▶ _To do_
In the listing below, find the line containing "For each pixel u v, give camera depth d (meters)." and the line containing "254 258 4.53". Repeat exactly those two lines and every line between them.

▶ _Material provided_
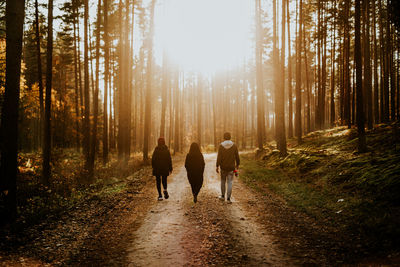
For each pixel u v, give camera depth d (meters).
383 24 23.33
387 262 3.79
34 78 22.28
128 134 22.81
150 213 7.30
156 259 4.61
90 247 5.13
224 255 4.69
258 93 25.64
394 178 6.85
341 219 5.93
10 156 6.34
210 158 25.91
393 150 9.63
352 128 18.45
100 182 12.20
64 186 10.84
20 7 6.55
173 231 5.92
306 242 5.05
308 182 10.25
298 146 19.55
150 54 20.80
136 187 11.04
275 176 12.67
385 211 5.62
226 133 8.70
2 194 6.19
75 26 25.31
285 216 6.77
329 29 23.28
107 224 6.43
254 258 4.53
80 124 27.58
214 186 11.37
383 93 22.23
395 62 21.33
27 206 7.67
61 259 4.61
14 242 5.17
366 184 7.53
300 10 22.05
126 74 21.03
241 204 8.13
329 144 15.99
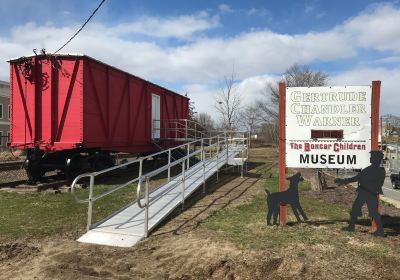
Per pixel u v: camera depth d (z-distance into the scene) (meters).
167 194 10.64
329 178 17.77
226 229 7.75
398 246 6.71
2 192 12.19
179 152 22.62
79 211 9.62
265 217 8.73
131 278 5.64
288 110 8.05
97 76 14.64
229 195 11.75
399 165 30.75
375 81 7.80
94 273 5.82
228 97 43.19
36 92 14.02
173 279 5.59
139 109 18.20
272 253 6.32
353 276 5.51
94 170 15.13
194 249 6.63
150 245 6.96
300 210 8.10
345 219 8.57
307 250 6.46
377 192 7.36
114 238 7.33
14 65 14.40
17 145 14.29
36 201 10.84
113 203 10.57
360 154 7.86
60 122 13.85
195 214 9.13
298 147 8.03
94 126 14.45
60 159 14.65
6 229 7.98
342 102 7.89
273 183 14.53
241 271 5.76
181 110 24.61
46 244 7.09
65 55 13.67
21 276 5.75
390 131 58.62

* * *

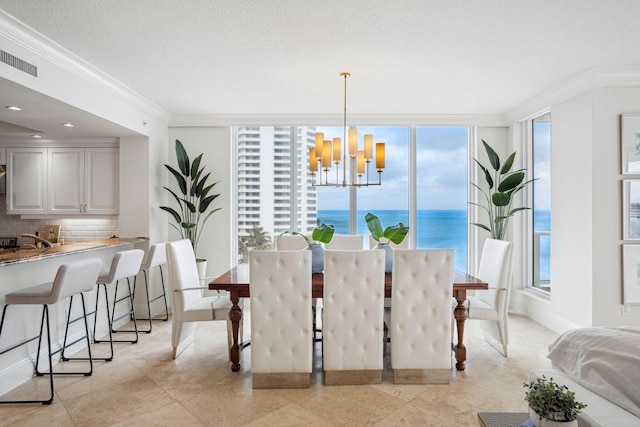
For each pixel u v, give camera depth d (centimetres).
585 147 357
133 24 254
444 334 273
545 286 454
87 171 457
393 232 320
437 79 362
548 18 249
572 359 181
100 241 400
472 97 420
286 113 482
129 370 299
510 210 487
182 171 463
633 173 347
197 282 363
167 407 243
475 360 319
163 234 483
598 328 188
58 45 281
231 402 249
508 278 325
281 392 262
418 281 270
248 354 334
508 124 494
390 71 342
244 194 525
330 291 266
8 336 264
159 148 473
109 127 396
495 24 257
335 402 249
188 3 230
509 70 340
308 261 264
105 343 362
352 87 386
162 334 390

▶ _Exercise solution_
For each pixel u v, give camera depth d (meters).
383 24 23.33
387 262 3.79
34 78 22.28
128 134 22.81
150 213 7.30
156 259 4.61
90 247 5.13
224 255 4.69
258 93 25.64
394 178 6.85
341 219 5.93
10 156 6.34
210 158 25.91
393 150 9.63
352 128 18.45
100 182 12.20
64 186 10.84
20 7 6.55
173 231 5.92
306 242 5.05
308 182 10.25
298 146 19.55
150 54 20.80
136 187 11.04
275 176 12.67
385 211 5.62
226 133 8.70
2 194 6.19
75 26 25.31
285 216 6.77
329 29 23.28
107 224 6.43
254 258 4.53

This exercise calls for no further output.